(Dataset entries)
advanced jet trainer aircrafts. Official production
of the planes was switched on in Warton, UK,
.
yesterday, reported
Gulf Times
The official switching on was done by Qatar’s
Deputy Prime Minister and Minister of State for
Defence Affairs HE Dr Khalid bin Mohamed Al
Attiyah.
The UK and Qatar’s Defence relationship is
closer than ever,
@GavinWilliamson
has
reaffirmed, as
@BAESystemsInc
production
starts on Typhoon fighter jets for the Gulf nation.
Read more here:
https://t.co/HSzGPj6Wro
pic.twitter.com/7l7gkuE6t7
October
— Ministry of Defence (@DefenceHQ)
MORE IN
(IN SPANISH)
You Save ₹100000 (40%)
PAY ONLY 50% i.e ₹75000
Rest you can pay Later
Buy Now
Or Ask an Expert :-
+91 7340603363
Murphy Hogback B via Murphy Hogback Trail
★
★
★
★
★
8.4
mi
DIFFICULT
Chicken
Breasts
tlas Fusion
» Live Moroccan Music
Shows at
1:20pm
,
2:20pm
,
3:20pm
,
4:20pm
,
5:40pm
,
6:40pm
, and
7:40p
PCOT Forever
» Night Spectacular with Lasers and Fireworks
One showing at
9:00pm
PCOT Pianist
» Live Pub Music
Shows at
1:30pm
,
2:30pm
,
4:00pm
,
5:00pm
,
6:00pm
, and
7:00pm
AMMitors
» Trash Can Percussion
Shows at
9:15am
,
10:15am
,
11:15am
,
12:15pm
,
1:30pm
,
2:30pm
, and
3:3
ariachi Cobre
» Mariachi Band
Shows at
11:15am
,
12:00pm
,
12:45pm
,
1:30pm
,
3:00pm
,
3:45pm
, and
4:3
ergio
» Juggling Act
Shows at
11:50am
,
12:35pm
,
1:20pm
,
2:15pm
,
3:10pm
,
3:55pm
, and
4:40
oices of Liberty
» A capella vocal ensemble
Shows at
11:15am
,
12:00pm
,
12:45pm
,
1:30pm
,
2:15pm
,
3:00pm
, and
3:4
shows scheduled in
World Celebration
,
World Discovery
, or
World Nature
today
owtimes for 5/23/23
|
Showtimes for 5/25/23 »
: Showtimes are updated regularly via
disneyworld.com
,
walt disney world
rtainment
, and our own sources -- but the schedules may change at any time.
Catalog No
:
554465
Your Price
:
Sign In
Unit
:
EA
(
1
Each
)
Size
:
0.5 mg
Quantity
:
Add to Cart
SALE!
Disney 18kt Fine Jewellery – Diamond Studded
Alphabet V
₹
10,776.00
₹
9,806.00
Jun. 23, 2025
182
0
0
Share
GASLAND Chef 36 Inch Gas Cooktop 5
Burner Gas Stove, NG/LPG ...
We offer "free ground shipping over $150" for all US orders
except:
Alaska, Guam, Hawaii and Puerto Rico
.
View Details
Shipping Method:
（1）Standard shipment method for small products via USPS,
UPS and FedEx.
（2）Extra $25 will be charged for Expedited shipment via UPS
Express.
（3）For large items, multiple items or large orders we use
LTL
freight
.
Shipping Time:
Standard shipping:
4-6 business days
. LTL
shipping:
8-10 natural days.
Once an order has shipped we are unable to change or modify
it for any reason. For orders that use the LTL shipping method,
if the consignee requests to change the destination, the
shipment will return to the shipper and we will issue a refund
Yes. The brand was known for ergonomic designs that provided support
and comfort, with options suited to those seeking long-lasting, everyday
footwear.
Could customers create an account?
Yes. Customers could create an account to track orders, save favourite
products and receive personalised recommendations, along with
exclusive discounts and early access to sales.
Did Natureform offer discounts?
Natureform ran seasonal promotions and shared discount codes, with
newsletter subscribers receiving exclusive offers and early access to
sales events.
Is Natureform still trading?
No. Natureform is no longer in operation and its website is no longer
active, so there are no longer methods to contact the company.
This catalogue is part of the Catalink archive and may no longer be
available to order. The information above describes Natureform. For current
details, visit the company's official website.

> What this task involves
Reproduce the lines of the records exactly, from the first one through the line that contains "https://t.co/HSzGPj6Wro".

> Answer for this exercise
advanced jet trainer aircrafts. Official production
of the planes was switched on in Warton, UK,
.
yesterday, reported
Gulf Times
The official switching on was done by Qatar’s
Deputy Prime Minister and Minister of State for
Defence Affairs HE Dr Khalid bin Mohamed Al
Attiyah.
The UK and Qatar’s Defence relationship is
closer than ever,
@GavinWilliamson
has
reaffirmed, as
@BAESystemsInc
production
starts on Typhoon fighter jets for the Gulf nation.
Read more here:
https://t.co/HSzGPj6Wro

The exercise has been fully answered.